_DATA FOR REVIEW_
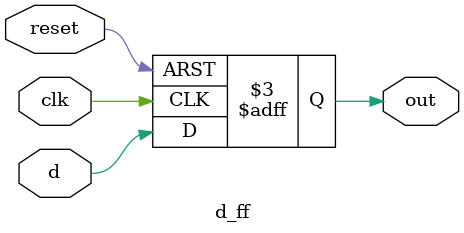
<source format=v>
module d_ff(
  input wire clk,
  input wire d,
  input reset,
  output reg out
  );

  always @ ( negedge(reset) or posedge(clk) ) begin
    begin
      if(!reset)
        out = 0;
      else
        out = d;
      end
  end
endmodule

</source>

_JOB_
In the records above, find each line holding "input" and copy it.

_EXERCISE OUTPUT_
  input wire clk,
  input wire d,
  input reset,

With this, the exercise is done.